At Quench Bio we are motivated every day by the needs of people around the globe who suffer from a range of severe inflammatory diseases that are driven by the cell death pathways where our target Gasdermin D plays a role. These patients are counting on us.

By targeting Gasdermin D, the central node of inflammatory cell death, we can inhibit multiple pathways simultaneously. We believe Gasdermin D inhibitors will have greater efficacy than targeting individual inflammasome or cytokine targets.

Gasdermin D is the key executioner of inflammatory cell death. By inhibiting its activity, Quench Bio believes it can offer a new transformational therapy for patients across a large spectrum of severe diseases.”

— Iain Kilty, PhD, Quench Bio Chief Scientific Officer
The rare monogenic disease Familial Mediterranean Fever (FMF) is driven by mutations that impact pyrin, a canonical inflammasome distinct from NLRP3. A subset of Pyoderma Gangrenosum (PG) patients also carry a monogenic mutation that results in activation of pyrin. PG is characterized by neutrophilic skin inflammation and inflammasome activation, suggesting that Gasdermin D inhibition may provide a new thereapy for this severe disease.
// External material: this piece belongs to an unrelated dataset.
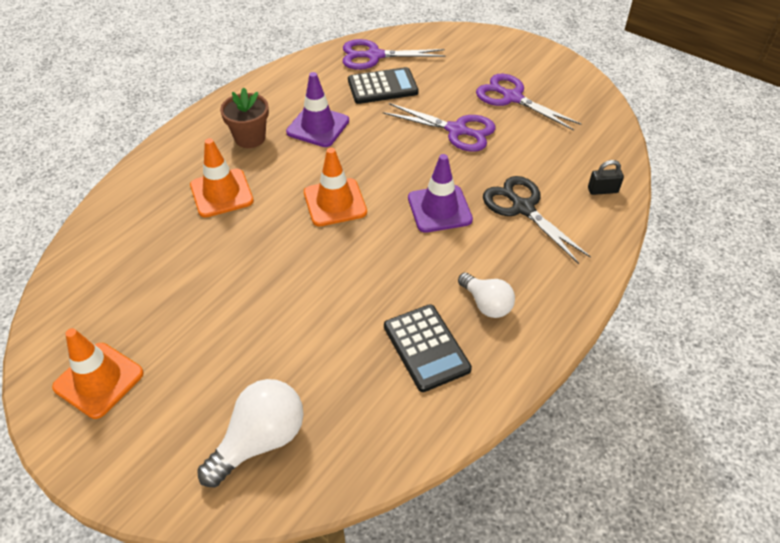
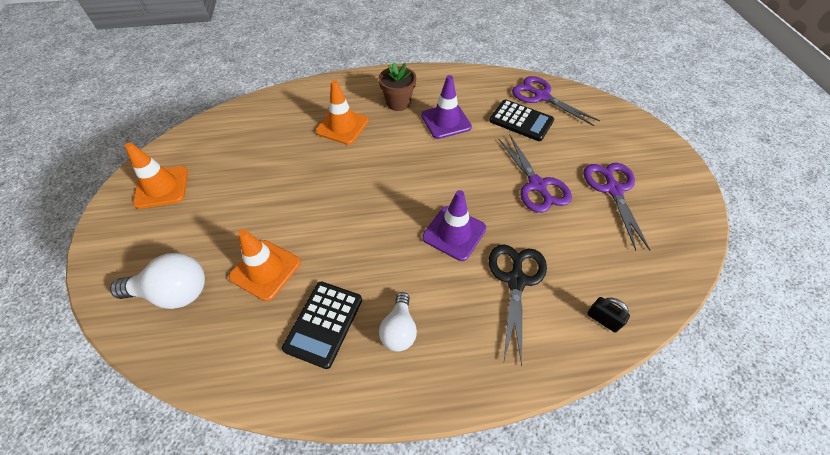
camera: 45 degrees right, 5 degrees up
orange traffic cone [304,148,367,226] -> orange traffic cone moved to [229,229,301,301]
Rheumatoid arthritis (RA) and lupus patients are characterized by displaying high levels of NETosis – the inflammatory cell death of neutrophils. Multiple inflammasome proteins and polymorphisms in IL-18 are associated with lupus. While current therapies are efficacious for some RA patients, significant unmet need remains in both diseases. We believe an inhibitor of GSDMD will address the drivers of these diseases.
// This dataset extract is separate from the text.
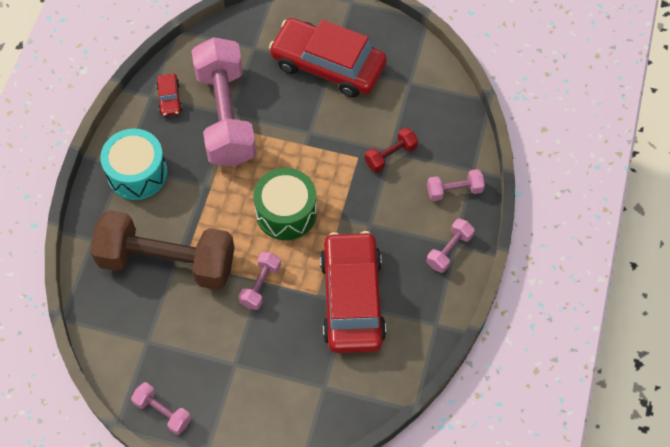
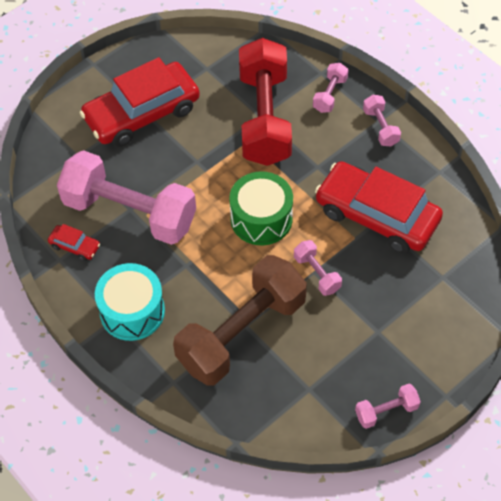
camera: 55 degrees left, 5 degrees down
red dumbbell [365,128,418,172] -> red dumbbell [239,38,292,166], size x2.36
Neuroinflammation is a core driver of multiple sclerosis (MS). Recent studies have demonstrated that both the canonical and non-canonical inflammasome pathways are drivers of inflammation in MS patients and in animal models of MS. We believe inhibiting GSDMD provides promise to interfere with both of these pathways.
The lung inflammation of severe asthmatics who respond poorly to therapy has been linked to increased NETosis. Inflammatory cytokine IL-18 is also genetically associated with asthma risk. We expect a GSDMD inhibitor to block both NETosis and IL-18 release.
The hepatic diseases nonalcoholic steatohepatitis (NASH) and alcoholic hepatitis are driven by both the canonical and non-canonical inflammasome pathways. We believe a GSDMD inhibitor will interfere with both of these pathways.